### Document excerpt
____________
Figure 3. With DRAKON, it's obvious that it is bar() that follows betterFoo()

With DRAKON, it's obvious that bar() follows betterFoo()

Flowcharts lack order

Despite the benefits of the visual programming, almost no one programs with flowcharts. Developers prefer indentation-based textual programming languages.

The main reason for that is that structured programming provides structure. In contrast, traditional flowcharts have no means to ensure order and hence represent the visual version of the dreaded goto operator. It is too easy to turn a flowchart into an unreadable tangle of arrows and boxes.

DRAKON is visual structured programming

The DRAKON visual language resembles flowcharts, but it's not precisely flowcharts.

DRAKON introduces rules and guidelines that produce visually clean and consistent diagrams. These rules make DRAKON a visual equivalent of structured programming.

DRAKON is as superior to flowcharts as structured programming is to goto.

Figure 4. DRAKON vs. traditional flowcharts

DRAKON vs. traditional flowcharts

The benefits of DRAKON

Here are a few examples of DRAKON's mindfully crafted rules:

  • Line intersections are forbidden. This rule alone eliminates half of the flowchart problems.
  • Only straight vertical and horizontal lines are allowed. Straight lines and right angles make diagrams follow a uniform rectangular pattern, which is trivial to navigate visually.
____________
[Collected data]
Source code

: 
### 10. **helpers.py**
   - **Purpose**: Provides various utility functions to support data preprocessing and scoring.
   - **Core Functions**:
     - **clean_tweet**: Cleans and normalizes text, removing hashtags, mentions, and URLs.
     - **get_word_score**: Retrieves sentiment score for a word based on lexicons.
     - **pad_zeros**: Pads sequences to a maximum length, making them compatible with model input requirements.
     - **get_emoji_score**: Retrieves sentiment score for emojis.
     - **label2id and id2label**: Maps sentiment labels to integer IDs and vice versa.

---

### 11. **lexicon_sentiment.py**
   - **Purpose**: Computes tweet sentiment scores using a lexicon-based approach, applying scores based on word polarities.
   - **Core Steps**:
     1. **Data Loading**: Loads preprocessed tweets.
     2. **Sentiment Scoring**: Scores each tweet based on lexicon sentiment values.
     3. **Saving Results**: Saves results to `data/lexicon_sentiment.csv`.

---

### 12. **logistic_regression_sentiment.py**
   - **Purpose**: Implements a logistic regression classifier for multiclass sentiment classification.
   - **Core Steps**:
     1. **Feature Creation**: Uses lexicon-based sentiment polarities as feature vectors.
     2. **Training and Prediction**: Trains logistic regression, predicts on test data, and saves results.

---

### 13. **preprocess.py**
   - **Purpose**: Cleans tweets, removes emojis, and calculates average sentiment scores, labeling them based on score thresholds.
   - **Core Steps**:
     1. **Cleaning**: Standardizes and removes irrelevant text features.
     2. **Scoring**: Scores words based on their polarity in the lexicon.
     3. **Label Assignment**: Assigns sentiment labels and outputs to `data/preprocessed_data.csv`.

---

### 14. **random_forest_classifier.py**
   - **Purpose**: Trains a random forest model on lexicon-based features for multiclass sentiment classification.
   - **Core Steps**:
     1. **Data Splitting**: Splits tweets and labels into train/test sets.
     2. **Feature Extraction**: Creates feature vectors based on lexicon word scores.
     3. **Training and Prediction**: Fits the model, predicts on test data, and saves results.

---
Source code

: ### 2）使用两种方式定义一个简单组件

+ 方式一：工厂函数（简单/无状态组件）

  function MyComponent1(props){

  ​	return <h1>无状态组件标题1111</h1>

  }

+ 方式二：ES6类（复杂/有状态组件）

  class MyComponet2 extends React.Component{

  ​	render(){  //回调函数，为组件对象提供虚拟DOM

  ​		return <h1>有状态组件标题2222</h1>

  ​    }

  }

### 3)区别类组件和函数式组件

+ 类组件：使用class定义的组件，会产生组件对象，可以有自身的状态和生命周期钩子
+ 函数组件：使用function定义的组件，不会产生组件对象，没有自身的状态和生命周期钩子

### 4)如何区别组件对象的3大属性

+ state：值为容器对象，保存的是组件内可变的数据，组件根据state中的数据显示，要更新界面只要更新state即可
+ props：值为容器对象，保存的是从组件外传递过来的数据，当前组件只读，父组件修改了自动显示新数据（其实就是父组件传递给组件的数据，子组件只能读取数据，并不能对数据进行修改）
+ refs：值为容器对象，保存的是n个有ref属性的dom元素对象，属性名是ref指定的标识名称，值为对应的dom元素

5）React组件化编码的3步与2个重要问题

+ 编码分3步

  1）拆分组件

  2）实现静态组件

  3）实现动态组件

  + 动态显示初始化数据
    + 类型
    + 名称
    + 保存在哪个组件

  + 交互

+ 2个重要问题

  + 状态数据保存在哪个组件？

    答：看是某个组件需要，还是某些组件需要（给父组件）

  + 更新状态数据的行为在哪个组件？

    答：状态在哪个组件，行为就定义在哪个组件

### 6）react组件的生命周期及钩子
____________
### What you will do
What section headings appear in the DRAKON excerpt, not counting figure captions? These records were drawn from a separate source.

### Task answer
- Flowcharts lack order
- DRAKON is visual structured programming
- The benefits of DRAKON